WHO continues to review the evidence on antibody responses to SARS-CoV-2 infection.2-17 Most of these studies show that people who have recovered from infection have antibodies to the virus. However, some of these people have very low levels of neutralizing antibodies in their blood,4 suggesting that cellular immunity may also be critical for recovery. As of 24 April 2020, no study has evaluated whether the presence of antibodies to SARS-CoV-2 confers immunity to subsequent infection by this virus in humans.

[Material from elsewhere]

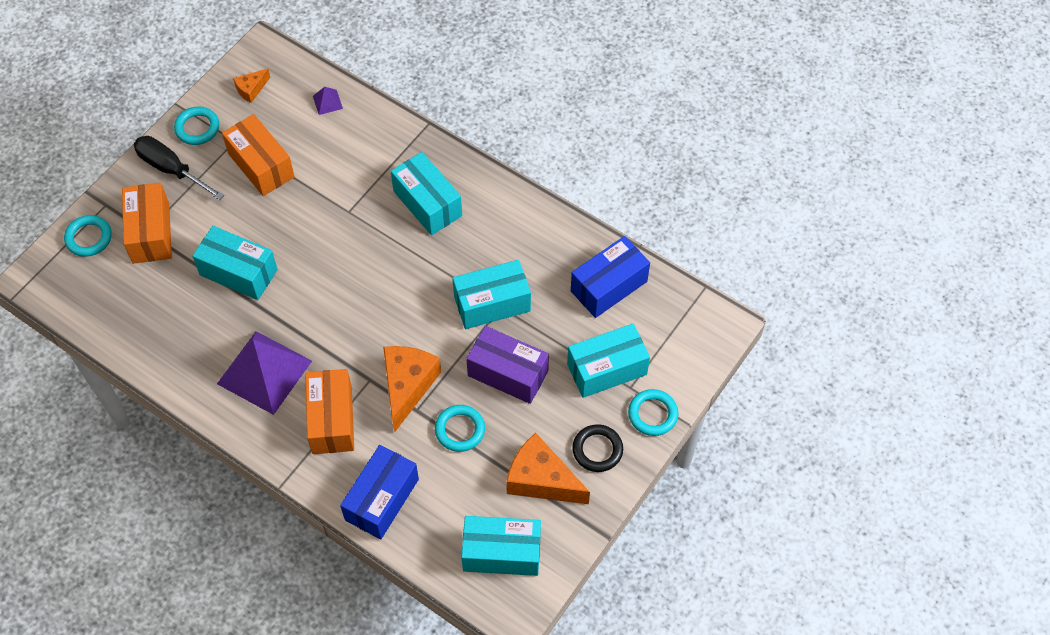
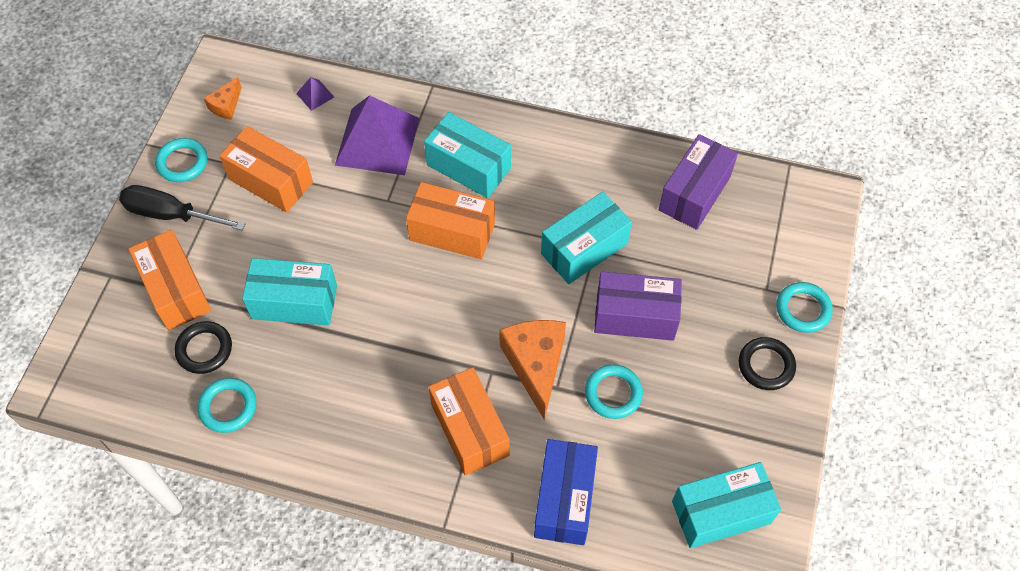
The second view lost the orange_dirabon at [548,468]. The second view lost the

Laboratory tests that detect antibodies to SARS-CoV-2 in people, including rapid immunodiagnostic tests, need further validation to determine their accuracy and reliability. Inaccurate immunodiagnostic tests may falsely categorize people in two ways. The first is that they may falsely label people who have been infected as negative, and the second is that people who have not been infected are falsely labelled as positive. Both errors have serious consequences and will affect control efforts. These tests also need to accurately distinguish between past infections from SARS-CoV-2 and those caused by the known set of six human coronaviruses. Four of these viruses cause the common cold and circulate widely. The remaining two are the viruses that cause Middle East Respiratory Syndrome and Severe Acute Respiratory Syndrome. People infected by any one of these viruses may produce antibodies that cross-react with antibodies produced in response to infection with SARS-CoV-2.

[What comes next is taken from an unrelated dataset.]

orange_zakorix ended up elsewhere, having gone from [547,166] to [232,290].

Many countries are now testing for SARS-CoV-2 antibodies at the population level or in specific groups, such as health workers, close contacts of known cases, or within households.21 WHO supports these studies, as they are critical for understanding the extent of – and risk factors associated with – infection.  These studies will provide data on the percentage of people with detectable COVID-19 antibodies, but most are not designed to determine whether those people are immune to secondary infections.

 

Other considerations

At this point in the pandemic, there is not enough evidence about the effectiveness of antibody-mediated immunity to guarantee the accuracy of an “immunity passport” or “risk-free certificate.” People who assume that they are immune to a second infection because they have received a positive test result may ignore public health advice. The use of such certificates may therefore increase the risks of continued transmission. As new evidence becomes available, WHO will update this scientific brief.